When we breathe air with high CO2 levels, the CO2 levels in our blood rise, reducing the amount of oxygen that reaches our brains. This can increase sleepiness, anxiety, and impair cognitive function, previous studies showed. Building ventilation can help but not always if there are too many people.
In general, CO2 concentrations are higher indoors than outdoors, the authors wrote. And outdoor CO2 in urban areas is higher than in pristine locations. The CO2 concentrations in buildings are a result of both the gas that is otherwise in equilibrium with outdoor conditions, as well as the CO2 generated by building occupants as they exhale.
In the ongoing scenario — in which people on Earth do not reduce greenhouse gas emissions — the Intergovernmental Panel on Climate Change (IPCC) predicts outdoor CO2 levels could rise to 930 ppm by 2100. Urban areas typically have around 100 ppm higher CO2 levels than this background value.
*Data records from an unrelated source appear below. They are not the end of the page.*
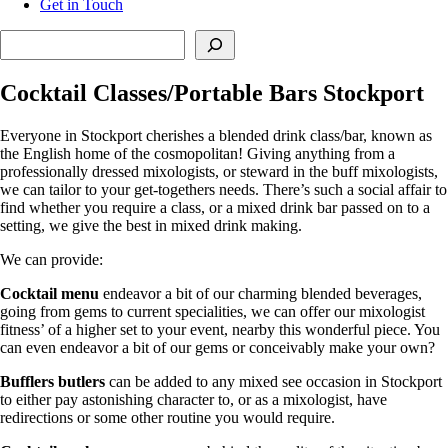
Get in Touch
Search
Cocktail Classes/Portable Bars Stockport
Everyone in Stockport cherishes a blended drink class/bar, known as
the English home of the cosmopolitan! Giving anything from a
professionally dressed mixologists, or steward in the buff mixologists,
we can tailor to your get-togethers needs. There’s such a social affair to
find whether you require a class, or a mixed drink bar passed on to a
setting, we give the best in mixed drink making.
We can provide:
Cocktail menu
endeavor a bit of our charming blended beverages,
going from gems to current specialities, we can offer our mixologist
fitness’ of a higher set to your event, nearby this wonderful piece. You
can even endeavor a bit of our gems or conceivably make your own?
Bufflers butlers
can be added to any mixed see occasion in Stockport
to either pay astonishing character to, or as a mixologist, have
redirections or some other routine you would require.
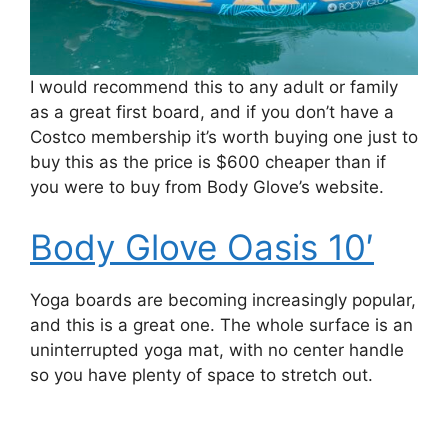
I would recommend this to any adult or family
as a great first board, and if you don’t have a
Costco membership it’s worth buying one just to
buy this as the price is $600 cheaper than if
you were to buy from Body Glove’s website.
Body Glove Oasis 10′
Yoga boards are becoming increasingly popular,
and this is a great one. The whole surface is an
uninterrupted yoga mat, with no center handle
so you have plenty of space to stretch out.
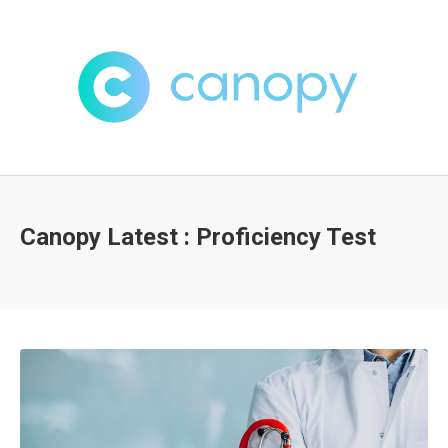
Canopy Latest : Proficiency Test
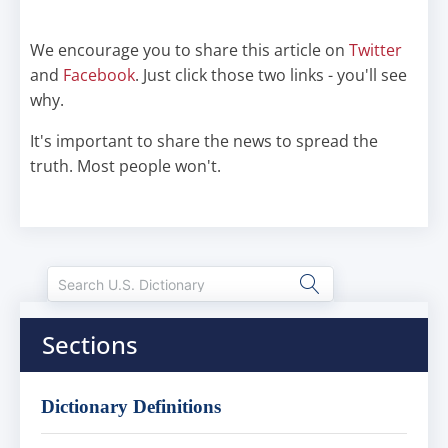
We encourage you to share this article on
Twitter
and
Facebook
. Just click those two links - you'll see
why.
It's important to share the news to spread the
truth. Most people won't.
Sections
Dictionary Definitions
The researchers created an approach that considers predicted future outdoor CO2 concentrations and the impact of localized urban emission. They found that if the outdoor CO2 concentrations do rise to 930 ppm, that would nudge the indoor concentrations to a harmful level of 1400 ppm.
“At this level, some studies have demonstrated compelling evidence for significant cognitive impairment,” said Anna Schapiro, coauthor. “Though the literature contains some conflicting findings, it appears that high level cognitive domains like decision-making and planning are especially susceptible to increasing CO2 concentrations.”
The study found that CO2 concentrations may cut our basic decision-making ability by 25% and complex strategic thinking by around 50% in a 1400 ppm scenario. The cognitive impacts of rising CO2 levels represent what scientists call a “direct” effect of the gas’ concentration, much like ocean acidification.
There may be ways to adapt to higher indoor CO2 levels, the researchers argued. Nevertheless, the best way to prevent levels from reaching harmful levels is to reduce fossil fuel emissions. This would require further climate action, as stipulated in the Paris Agreement.